Przewodniczący Piotr Zientarski:
Dziękuję bardzo.
Otwieram dyskusję.
Czy ktoś z państwa senatorów chciałby się wypowiedzieć?
Nie ma zgłoszeń. Dziękuję bardzo.
Chciałbym poinformować państwa, że przejmę te dwie poprawki.
(Główny Legislator w Biurze Legislacyjnym w Kancelarii Senatu Beata Mandylis: Panie Przewodniczący, te dwie poprawki, które przyjęła komisja, tak?)
Te dwie, które przyjęła komisja.
(Główny Legislator w Biurze Legislacyjnym w Kancelarii Senatu Beata Mandylis: Dziękuję.)

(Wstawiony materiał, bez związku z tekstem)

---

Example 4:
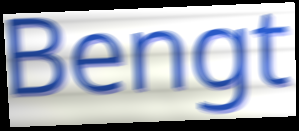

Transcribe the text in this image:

Bengt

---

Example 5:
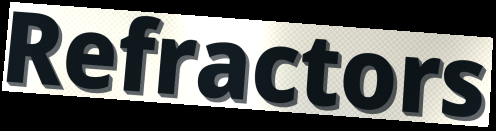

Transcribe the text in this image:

Refractors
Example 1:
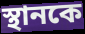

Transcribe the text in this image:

স্থানকে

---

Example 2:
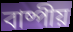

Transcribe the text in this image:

বাষ্পীয়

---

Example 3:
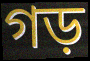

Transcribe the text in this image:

গড়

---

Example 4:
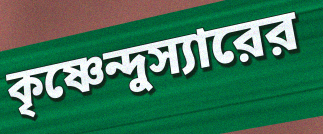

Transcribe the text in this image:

কৃষ্ণেন্দুস্যারের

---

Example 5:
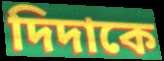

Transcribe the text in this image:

দিদাকে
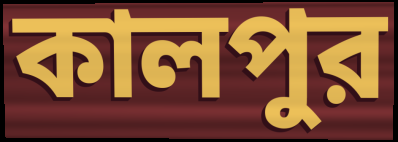
কালপুর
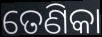
ତେଣିକା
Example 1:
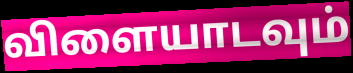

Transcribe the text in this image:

விளையாடவும்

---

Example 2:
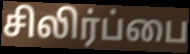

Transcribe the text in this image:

சிலிர்ப்பை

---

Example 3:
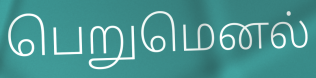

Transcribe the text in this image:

பெறுமெனல்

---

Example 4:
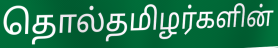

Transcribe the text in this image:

தொல்தமிழர்களின்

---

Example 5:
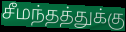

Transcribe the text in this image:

சீமந்தத்துக்கு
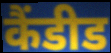
कैंडीड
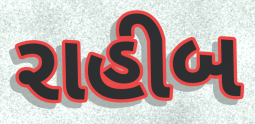
રાહીબ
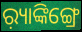
ର଼୍ୟାଙ୍କିଙ୍ଗ୍ରେ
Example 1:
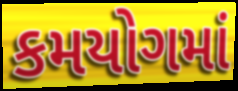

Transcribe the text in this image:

કમયોગમાં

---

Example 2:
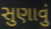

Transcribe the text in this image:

સુણાવું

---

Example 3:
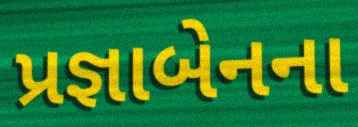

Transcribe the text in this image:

પ્રજ્ઞાબેનના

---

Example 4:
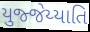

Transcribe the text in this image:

યુજ્જેય્યાતિ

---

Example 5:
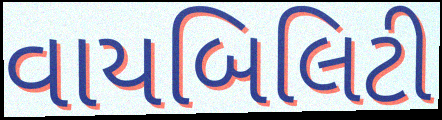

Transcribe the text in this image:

વાયબિલિટી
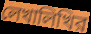
লেখালিখির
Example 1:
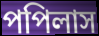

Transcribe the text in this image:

পপিলাস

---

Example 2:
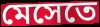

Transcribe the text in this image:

মেসেতে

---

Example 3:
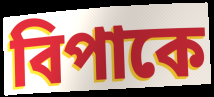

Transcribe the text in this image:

বিপাকে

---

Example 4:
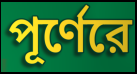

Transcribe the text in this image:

পূর্ণেরে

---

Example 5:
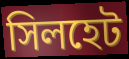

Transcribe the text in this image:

সিলহেট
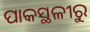
ପାକସ୍ଥଳୀରୁ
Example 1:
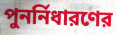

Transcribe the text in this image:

পুনর্নিধারণের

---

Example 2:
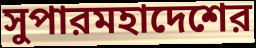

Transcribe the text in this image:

সুপারমহাদেশের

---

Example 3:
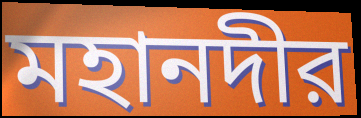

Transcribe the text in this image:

মহানদীর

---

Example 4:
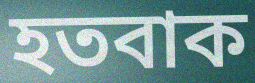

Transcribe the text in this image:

হতবাক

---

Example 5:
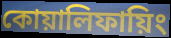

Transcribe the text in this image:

কোয়ালিফায়িং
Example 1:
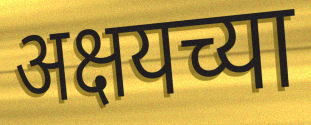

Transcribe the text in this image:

अक्षयच्या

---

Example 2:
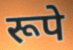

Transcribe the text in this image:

रूपे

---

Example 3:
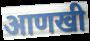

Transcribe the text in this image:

आणखी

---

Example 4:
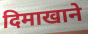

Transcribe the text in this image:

दिमाखाने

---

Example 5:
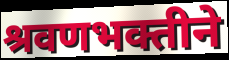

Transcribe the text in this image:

श्रवणभक्तीने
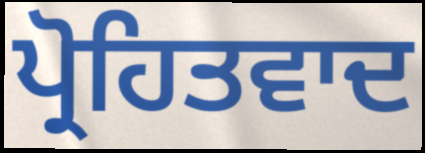
ਪ੍ਰੋਹਿਤਵਾਦ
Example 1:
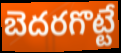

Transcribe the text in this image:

బెదరగొట్టే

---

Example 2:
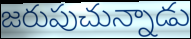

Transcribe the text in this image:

జరుపుచున్నాడు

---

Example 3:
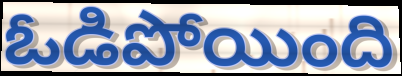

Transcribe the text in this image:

ఓడిపోయింది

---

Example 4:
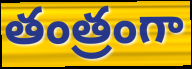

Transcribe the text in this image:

తంత్రంగా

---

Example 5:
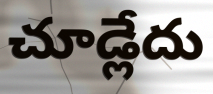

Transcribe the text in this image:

చూడ్లేదు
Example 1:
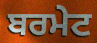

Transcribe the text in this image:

ਬਰਮੇਟ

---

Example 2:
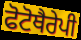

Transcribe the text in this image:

ਫੋਟੋਥੈਰੇਪੀ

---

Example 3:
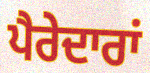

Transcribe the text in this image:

ਪੈਰੇਦਾਰਾਂ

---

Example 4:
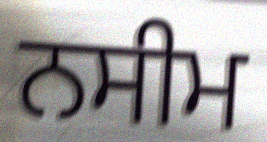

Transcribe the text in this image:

ਨਸੀਮ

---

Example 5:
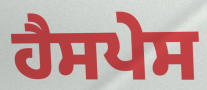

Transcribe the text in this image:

ਹੈਸਪੇਸ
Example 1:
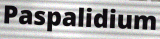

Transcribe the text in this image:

Paspalidium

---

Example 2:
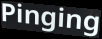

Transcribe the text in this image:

Pinging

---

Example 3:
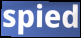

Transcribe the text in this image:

spied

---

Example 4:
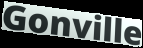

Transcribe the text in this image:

Gonville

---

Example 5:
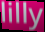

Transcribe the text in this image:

lilly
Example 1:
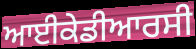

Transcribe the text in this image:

ਆਈਕੇਡੀਆਰਸੀ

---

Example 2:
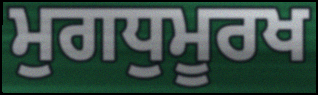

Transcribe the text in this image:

ਮੁਗਧੁਮੂਰਖ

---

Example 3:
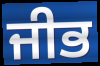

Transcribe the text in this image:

ਜੀਭ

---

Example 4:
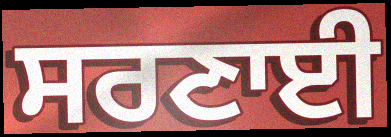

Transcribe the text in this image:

ਸਰਣਾਈ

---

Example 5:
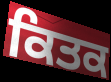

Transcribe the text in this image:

ਕਿਤਕ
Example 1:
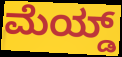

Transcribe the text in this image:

ಮೆಯ್ಡ್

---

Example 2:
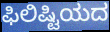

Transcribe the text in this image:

ಫಿಲಿಷ್ಟಿಯದ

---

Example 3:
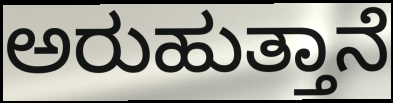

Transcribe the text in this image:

ಅರುಹುತ್ತಾನೆ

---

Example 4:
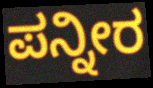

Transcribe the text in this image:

ಪನ್ನೀರ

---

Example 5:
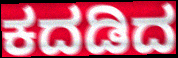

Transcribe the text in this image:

ಕದಡಿದ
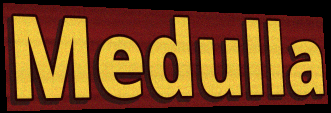
Medulla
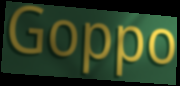
Goppo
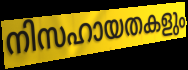
നിസഹായതകളും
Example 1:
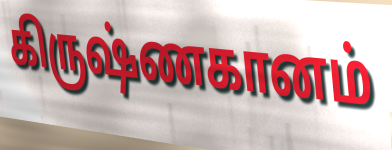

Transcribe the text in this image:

கிருஷ்ணகானம்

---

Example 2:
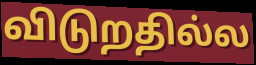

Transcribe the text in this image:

விடுறதில்ல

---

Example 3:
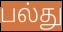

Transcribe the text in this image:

பல்து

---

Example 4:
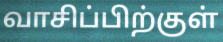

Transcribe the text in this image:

வாசிப்பிற்குள்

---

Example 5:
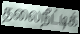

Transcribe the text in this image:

தலைநீட்டிக்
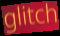
glitch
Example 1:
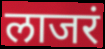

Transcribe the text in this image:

लाजरं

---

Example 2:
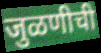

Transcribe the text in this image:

जुळणीची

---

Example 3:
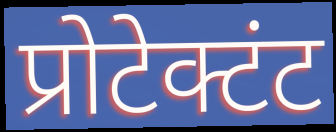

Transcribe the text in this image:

प्रोटेक्टंट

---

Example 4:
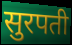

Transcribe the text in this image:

सुरपती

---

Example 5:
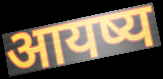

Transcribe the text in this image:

आयष्य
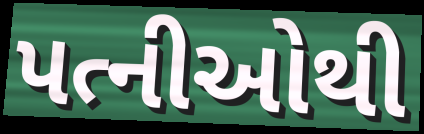
પત્નીઓથી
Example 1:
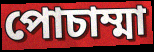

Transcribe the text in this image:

পোচাম্মা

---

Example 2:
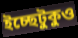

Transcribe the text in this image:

ইচ্ছেটুকুও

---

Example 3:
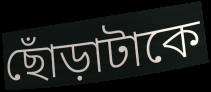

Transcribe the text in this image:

ছোঁড়াটাকে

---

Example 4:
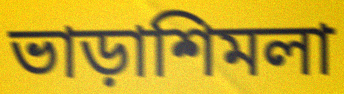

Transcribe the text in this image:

ভাড়াশিমলা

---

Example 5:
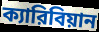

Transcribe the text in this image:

ক্যারিবিয়ান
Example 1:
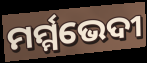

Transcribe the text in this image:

ମର୍ମ୍ମଭେଦୀ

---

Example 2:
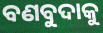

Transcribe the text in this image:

ବଣବୁଦାକୁ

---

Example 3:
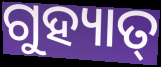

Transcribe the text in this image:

ଗୁହ୍ୟାତ୍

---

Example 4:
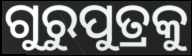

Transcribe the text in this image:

ଗୁରୁପୁତ୍ରକୁ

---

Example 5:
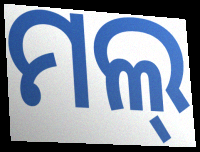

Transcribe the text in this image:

ମଲ୍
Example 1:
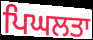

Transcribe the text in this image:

ਪਿਘਲਤਾ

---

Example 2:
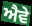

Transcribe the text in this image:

ਐਵੇ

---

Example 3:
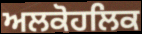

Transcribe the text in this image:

ਅਲਕੋਹਲਿਕ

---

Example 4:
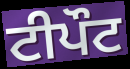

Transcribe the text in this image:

ਟੀਪੌਟ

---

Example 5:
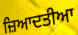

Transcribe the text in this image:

ਜ਼ਿਆਦਤੀਆ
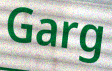
Garg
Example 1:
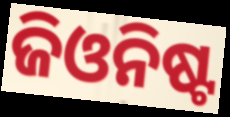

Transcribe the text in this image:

ଜିଓନିଷ୍ଟ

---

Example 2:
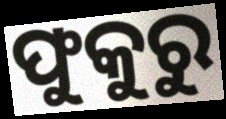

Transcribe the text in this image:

ଫୁକୁରୁ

A więc poprawki dotyczące wykreślenia tych dwóch podstaw.
Główny Legislator w Biurze Legislacyjnym w Kancelarii Senatu Beata Mandylis:
Chciałabym zauważyć, że Komisja Praw Człowieka, Praworządności i Petycji przyjęła poprawkę odnośnie do klauzuli ogólnej dotyczącej bezpieczeństwa publicznego i w tym zakresie uzyskała poparcie Ministerstwa Sprawiedliwości.
(Przewodniczący Piotr Zientarski: A więc tylko w odniesieniu do tej jednej.)

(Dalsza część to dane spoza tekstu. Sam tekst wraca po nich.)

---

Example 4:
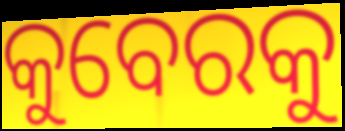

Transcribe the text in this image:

କୁବେରକୁ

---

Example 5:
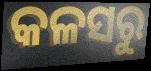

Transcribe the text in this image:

କଳସରୁ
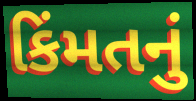
કિંમતનું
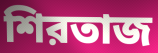
শিরতাজ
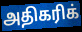
அதிகரிக்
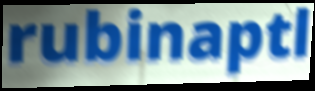
rubinaptl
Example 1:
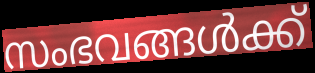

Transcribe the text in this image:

സംഭവങ്ങൾക്ക്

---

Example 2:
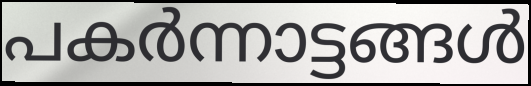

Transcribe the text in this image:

പകർന്നാട്ടങ്ങൾ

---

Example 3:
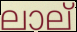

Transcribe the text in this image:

ലാല്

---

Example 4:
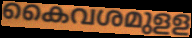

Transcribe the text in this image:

കൈവശമുളള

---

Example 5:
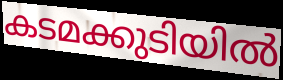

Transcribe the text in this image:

കടമക്കുടിയിൽ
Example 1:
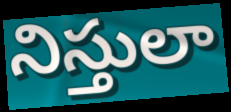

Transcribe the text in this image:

నిస్తులా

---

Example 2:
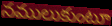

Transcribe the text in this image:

నములుకుంటూ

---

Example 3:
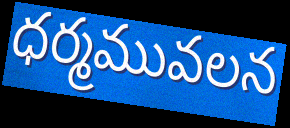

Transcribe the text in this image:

ధర్మమువలన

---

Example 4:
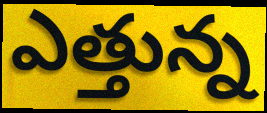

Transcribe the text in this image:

ఎత్తున్న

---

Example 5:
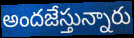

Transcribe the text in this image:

అందజేస్తున్నారు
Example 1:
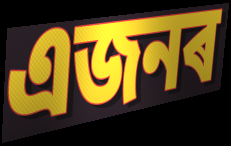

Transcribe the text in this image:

এজনৰ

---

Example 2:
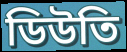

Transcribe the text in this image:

ডিউতি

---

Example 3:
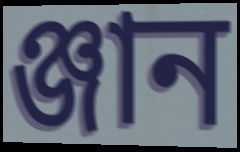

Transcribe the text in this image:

ঞ্জান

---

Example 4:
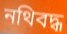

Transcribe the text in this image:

নথিবদ্ধ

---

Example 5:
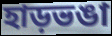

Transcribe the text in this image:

হাড়ভঙা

Tylko tej. Była natomiast druga poprawka.
(Przewodniczący Piotr Zientarski: Rozumiem.)
Dotyczyła ona drugiego warunku, ale nie uzyskała poparcia i wobec tego jest określona tylko ta klauzula ogólna.

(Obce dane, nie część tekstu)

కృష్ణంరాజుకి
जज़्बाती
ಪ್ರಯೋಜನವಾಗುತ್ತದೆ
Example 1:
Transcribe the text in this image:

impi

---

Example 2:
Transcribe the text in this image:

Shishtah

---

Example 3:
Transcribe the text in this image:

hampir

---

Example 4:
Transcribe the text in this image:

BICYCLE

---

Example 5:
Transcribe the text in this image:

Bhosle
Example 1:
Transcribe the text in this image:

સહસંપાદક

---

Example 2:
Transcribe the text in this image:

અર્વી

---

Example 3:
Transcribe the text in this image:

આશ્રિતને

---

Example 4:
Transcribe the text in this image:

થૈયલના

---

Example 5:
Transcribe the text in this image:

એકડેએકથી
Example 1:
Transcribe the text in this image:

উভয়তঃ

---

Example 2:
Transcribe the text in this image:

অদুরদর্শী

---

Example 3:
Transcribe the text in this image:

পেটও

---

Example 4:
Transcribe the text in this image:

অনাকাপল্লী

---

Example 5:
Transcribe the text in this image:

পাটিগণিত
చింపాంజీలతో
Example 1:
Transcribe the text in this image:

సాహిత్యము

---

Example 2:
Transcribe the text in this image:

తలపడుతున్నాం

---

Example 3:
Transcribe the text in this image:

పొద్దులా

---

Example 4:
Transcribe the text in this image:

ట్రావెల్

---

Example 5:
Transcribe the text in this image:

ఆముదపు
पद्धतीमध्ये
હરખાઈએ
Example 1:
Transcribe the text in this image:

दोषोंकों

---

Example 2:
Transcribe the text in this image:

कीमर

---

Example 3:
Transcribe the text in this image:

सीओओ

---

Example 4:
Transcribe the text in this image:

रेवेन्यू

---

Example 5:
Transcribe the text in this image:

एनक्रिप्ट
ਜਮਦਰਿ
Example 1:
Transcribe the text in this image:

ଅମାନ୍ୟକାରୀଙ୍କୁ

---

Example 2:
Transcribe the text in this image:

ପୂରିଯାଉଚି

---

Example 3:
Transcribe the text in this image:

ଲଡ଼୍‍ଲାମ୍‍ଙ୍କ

Przewodniczący Piotr Zientarski:
A zatem przejmuję tę drugą poprawkę i poprawkę legislacyjną, jeśli chodzi o zastąpienie wyrazów "tych dowodów" wyrazami "tych akt".
Przystępujemy do głosowania.
Kto jest za przyjęciem pierwszej poprawki, dotyczącej wyeliminowania przesłanki bezpieczeństwa publicznego? (3)
Dziękuję. Stwierdzam, że poprawka została przyjęta jednomyślnie.
Przechodzimy do głosowania nad drugą poprawką.
Kto jest za przyjęciem tej poprawki? (3)
Dziękuję bardzo. Jednomyślnie za.
Głosujemy nad całością ustawy z poprawkami.
Kto jest za przyjęciem ustawy? (3)
Dziękuję. Stwierdzam, że ustawa została przyjęta jednomyślnie.
Pozwolicie państwo, że wyznaczę siebie jako sprawozdawcę.
Czy są inne propozycje?
Nie ma. Dziękuję bardzo.
Zamykam posiedzenie komisji.
(Koniec posiedzenia o godzinie 14 minut 02)
Uwaga!
Zapis stenograficzny jest tekstem nieautoryzowanym.